Josie Bicknelle - Mar 01 2023

Mother's Day

Mother’s Day is just around the corner for us Brit’s, and I thought it might be a good topic of conversation to cover. Not everyone’s relationship with their mum is the same. In fact, I would go as far as to say that it’s completely different for every single person on this planet.

Some people have nothing but love and admiration for their mum’s. Some have resentment, or anger, and some people don’t even have a mum - something of which I am eternally grateful I don’t relate to.

My mum is my best friend.

Don’t get me wrong - it hasn’t always been that way. Like most mother-daughter relationships, we’ve had turbulence (especially in the frightful years between 13 and 16). As it turned out, however, growing out of my terrible teens happened to coincide with my mum and I finding ourselves living alone together for around four or five years.

We grew incredibly close incredibly quickly.

As I was maturing and starting to live more independently, it began to feel as though we were actually more like roommates, and that the parental power dynamic had started to fade away. It did to me, at least - she would probably argue that roommates don’t do each other's laundry quite as often as she did mine.

I seem to notice that quite often in mother-daughter relationships, it can be embarrassing or incredibly vulnerable for both parties to discuss intimate parts of their lives. Namely, the topics of sex, or relationships, or even mental health can be seemingly off limits for a lot of people to talk about with their parents.

I don’t think that there’s anything that’s off limits for my mum and I to gossip about.

My happiest place is sitting in her living room with a cup of tea, filling each other in on everything that’s been going on in our lives since we last saw each other - whether that be a bad panic attack I’d had the week prior, or a dating disaster, or how good that last episode of Handmaid’s was.

In the fields next to our house

I have this philosophy that you can’t fully comprehend how much mum’s do for their children until you realise that they’re people, too.

As a child, you’re brought up with this misconception that your parents are some other worldly figures, put into the world to look after you and that’s it.
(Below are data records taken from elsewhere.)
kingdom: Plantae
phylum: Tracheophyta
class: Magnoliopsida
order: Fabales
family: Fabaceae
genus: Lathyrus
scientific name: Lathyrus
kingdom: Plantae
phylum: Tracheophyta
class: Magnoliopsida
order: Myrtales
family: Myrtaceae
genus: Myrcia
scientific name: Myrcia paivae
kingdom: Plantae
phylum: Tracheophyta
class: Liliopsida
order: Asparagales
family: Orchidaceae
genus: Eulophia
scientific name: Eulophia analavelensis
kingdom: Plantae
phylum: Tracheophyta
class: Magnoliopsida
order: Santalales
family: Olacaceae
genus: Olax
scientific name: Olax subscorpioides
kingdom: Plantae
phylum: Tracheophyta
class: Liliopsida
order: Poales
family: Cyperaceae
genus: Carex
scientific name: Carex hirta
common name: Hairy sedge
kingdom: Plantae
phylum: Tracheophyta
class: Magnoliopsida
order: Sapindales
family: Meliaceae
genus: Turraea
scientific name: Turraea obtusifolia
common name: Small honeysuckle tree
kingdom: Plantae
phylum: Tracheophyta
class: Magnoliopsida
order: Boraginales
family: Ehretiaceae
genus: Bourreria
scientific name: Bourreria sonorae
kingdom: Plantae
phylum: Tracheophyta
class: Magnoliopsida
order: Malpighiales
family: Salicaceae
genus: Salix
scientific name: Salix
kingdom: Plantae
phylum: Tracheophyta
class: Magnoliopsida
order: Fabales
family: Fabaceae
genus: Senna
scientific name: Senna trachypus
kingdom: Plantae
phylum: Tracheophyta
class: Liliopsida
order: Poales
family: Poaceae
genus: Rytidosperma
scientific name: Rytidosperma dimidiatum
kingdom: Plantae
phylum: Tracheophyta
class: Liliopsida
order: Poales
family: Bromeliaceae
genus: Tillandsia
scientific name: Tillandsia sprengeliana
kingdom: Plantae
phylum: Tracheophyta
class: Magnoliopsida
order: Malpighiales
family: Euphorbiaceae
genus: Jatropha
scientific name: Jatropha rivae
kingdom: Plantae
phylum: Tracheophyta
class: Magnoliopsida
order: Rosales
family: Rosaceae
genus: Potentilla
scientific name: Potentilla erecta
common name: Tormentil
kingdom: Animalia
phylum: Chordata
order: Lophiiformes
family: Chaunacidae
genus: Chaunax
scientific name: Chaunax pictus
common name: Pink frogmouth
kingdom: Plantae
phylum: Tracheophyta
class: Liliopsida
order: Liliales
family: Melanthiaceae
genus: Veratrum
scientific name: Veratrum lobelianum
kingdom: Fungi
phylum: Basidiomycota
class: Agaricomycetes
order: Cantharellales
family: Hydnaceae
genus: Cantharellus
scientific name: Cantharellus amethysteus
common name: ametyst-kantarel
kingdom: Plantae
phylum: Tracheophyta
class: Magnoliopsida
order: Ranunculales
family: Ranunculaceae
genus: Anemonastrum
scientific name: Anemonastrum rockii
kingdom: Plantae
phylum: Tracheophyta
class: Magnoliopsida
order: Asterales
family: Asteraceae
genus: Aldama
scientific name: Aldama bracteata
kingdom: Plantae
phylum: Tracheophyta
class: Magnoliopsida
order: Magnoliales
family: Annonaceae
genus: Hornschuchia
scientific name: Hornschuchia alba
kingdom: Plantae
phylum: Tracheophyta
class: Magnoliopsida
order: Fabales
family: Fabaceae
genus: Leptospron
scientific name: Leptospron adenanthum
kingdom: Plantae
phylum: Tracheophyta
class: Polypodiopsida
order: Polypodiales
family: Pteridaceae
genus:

I think as you grow up, you begin to understand the sacrifices made by these people who raised you, and that they had a full life before you were born, and have given parts of that away to look after you.

Mum’s aren’t just ‘mum’s’ - they’re people. It sounds obvious now, but as a bratty thirteen year old I definitely wasn’t thinking about how my argumentative behaviour might make my mum feel insecure about her parenting skills, or how cooking us dinner every evening must exhaust her at the end of a long work day.

Ma & I - the early years

It’s easy to take everything your parent’s do for granted, because they’ve always been there. For a lot of people, they are the one constant in your life that you’ve always been able to depend on, no matter how much you use them as a punching bag.

I know that a lot of people in their twenties, including myself, can’t possibly imagine having children any time soon. I hear a lot of people say, ‘I'm too selfish to have children’, or, ‘I like my free time too much to have kids’. The next time you’re having those thoughts, I implore you to remember - your parents did that for you. Do not take that for granted.

I cannot even begin to imagine the blood, sweat and tears that go into raising a well rounded, emotionally intelligent, kind human being. Yet somehow, my mum did. For that, there are not enough days in the calendar to show my gratitude.

So, I don’t care how busy you are, or that you buy her flowers every year so ‘why does she need more?’. If, like me, you have the best mum in the world, show her that you recognise everything she’s done for you. It’s only one day, it’s really not that hard.

Get her the flowers, get her a card, get her a hidden message candle - I don’t care. She fucking deserves it.

To mum’s everywhere, I think you’re amazing. To my mum, I love you. Happy Mother’s Day.